The amazing chronicle of Jewish life in Thessaloniki came to a tragic end when the Nazis took over the entire region and sent all its Jews, 50,000 from Thessaloniki alone, to their deaths in Auschwitz and other camps. Only 1,800 from that city survived. In every place we visited on our trip — from the smallest island to the largest city — very few escaped death at the hands of the Nazis.
Most survivors emigrated; few returned to their towns to rebuild. We visited Thessaloniki’s Holocaust museum and restored Monastir synagogue, built in 1927 and one of 30 that once existed in the city, and the monument at the site of the 450-year-old Jewish cemetery, which, with 350,000 graves, had been one of the largest in Europe. It was destroyed by the Greeks with the approval of the Nazis in 1942, and a university was built on the land. In other towns we saw memorials to Jews who perished in the war; Skopje, Macedonia, has an impressive new museum dedicated to that country’s 7,500 Jewish victims.
Bulgaria offers the only exception to this grim Holocaust story — all its 48,000 Jews were saved through the intervention of several “righteous gentiles.” A high Bulgarian official, Dimitar Peshev, was contacted by politicians and friends from his home town of Kyustendil appealing to him to prevent the ordered deportation of Jews from that region. Understanding the impending tragedy, Peshev worked tirelessly to convince every government official, including King Boris III and two Eastern Orthodox priests, to join his cause and save Bulgaria’s Jews. The deportation order was rescinded, and all the country’s Jews survived; most moved to Israel.
So much can be said about the beautiful houses of worship we saw, each one lovingly maintained through many centuries and surviving wars, fires, earthquakes, political changes. The breathtaking synagogue in Sofia, Bulgaria, the largest Sephardic synagogue in southern Europe, was erected in 1909 in the Moorish style. We also saw Bulgaria’s other synagogue, in Plovdiv, built in 1878; the synagogue on the Greek island of Corfu; in Croatia, the 15th-century synagogue in Dubrovnik and the 16th-century synagogue in Split; and three synagogues in the Venice Ghetto.
The main challenges facing most of the Jewish communities we visited are secularization, intermarriage, and a shrinking Jewish base. There is also a shortage of rabbinic leadership, since the communities are all so small and lacking in funds.

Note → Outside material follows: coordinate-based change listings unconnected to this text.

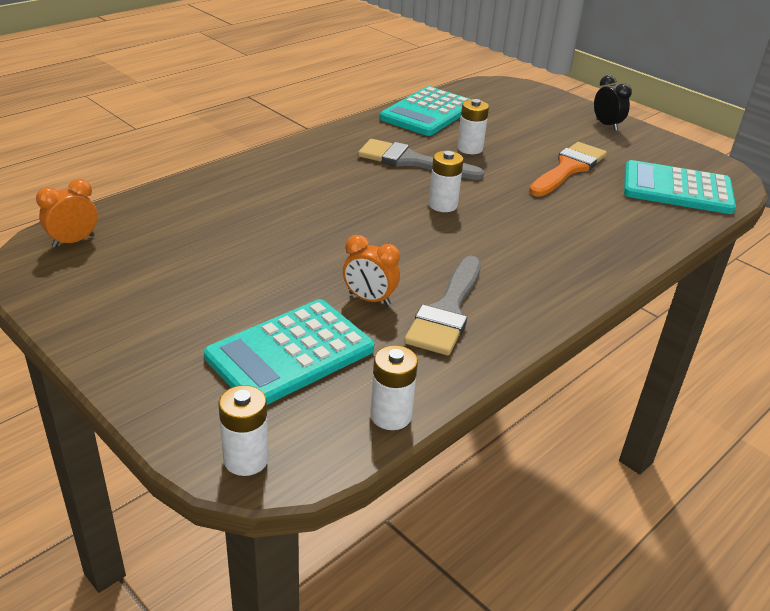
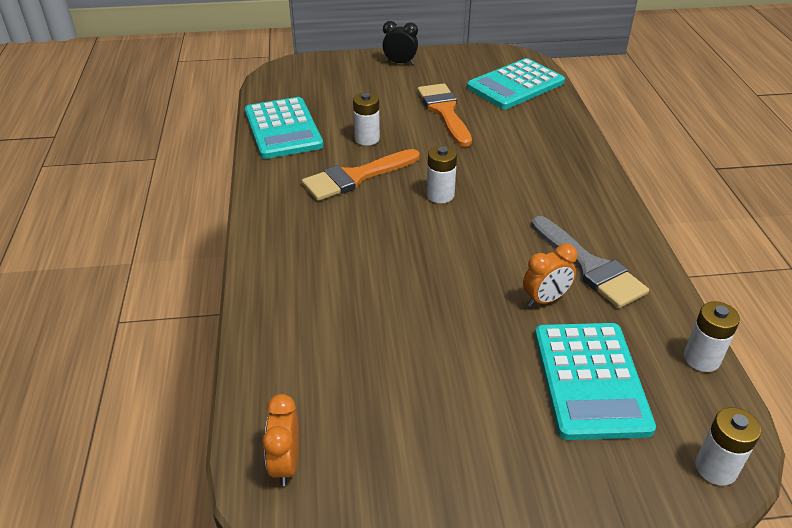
camera: 50 degrees left, 5 degrees up
(411, 161) = (356, 177): grey brush -> orange brush

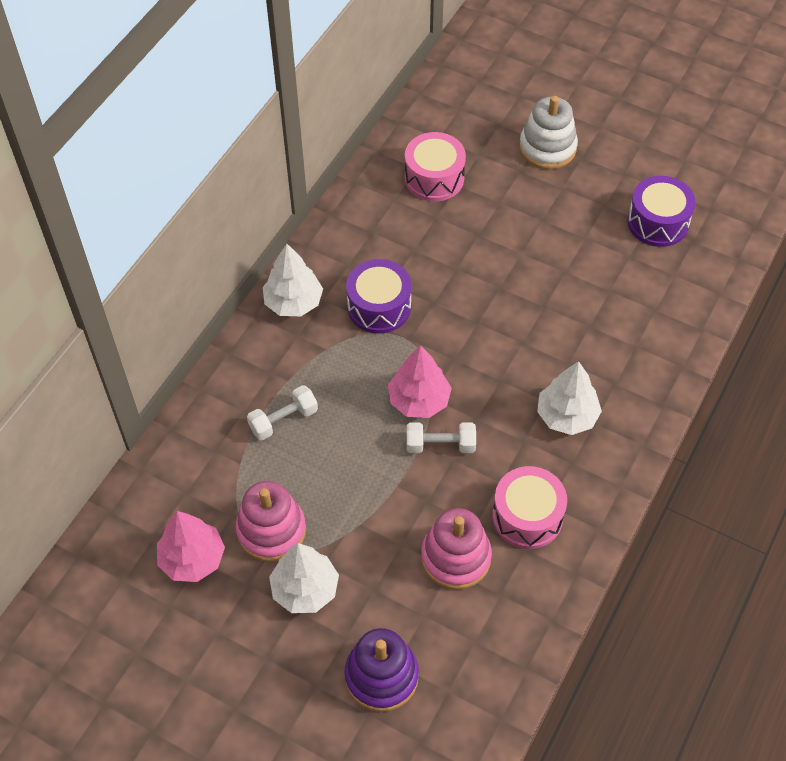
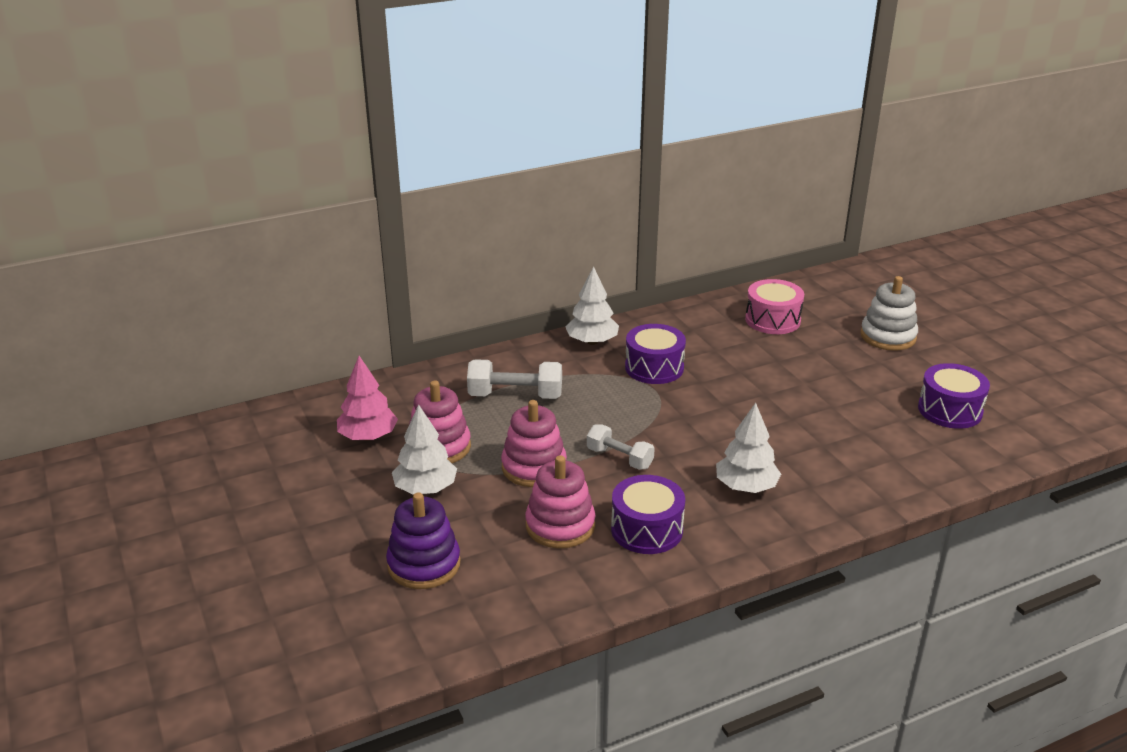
camera: 35 degrees right, 25 degrees down
(283, 420) = (515, 395): white dumbbell -> white dumbbell, size x1.50
(377, 502) = (534, 467): none -> pink stacking toy
(419, 400) = (630, 427): pink tree -> none
(527, 516) = (646, 530): pink drum -> purple drum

Three of the cities — Thessaloniki, Sofia, and Venice — do have Chabad houses as well as kosher restaurants.
Our month-long journey allowed us to indulge our passion for Jewish history. At home, we satisfy that interest through our involvement with the Jewish Heritage Museum of Monmouth County in Freehold, whose recently installed permanent exhibit begins with the story of the first Jews to settle in Monmouth County in the 1700s. They were also Sephardim, originally from Spain, who like their forebears underwent the same experiences of expulsion and resettlement.
The Jews we met all proudly identify with their people and are happy to host tourists and convey their astounding multi-centuries stories of survival.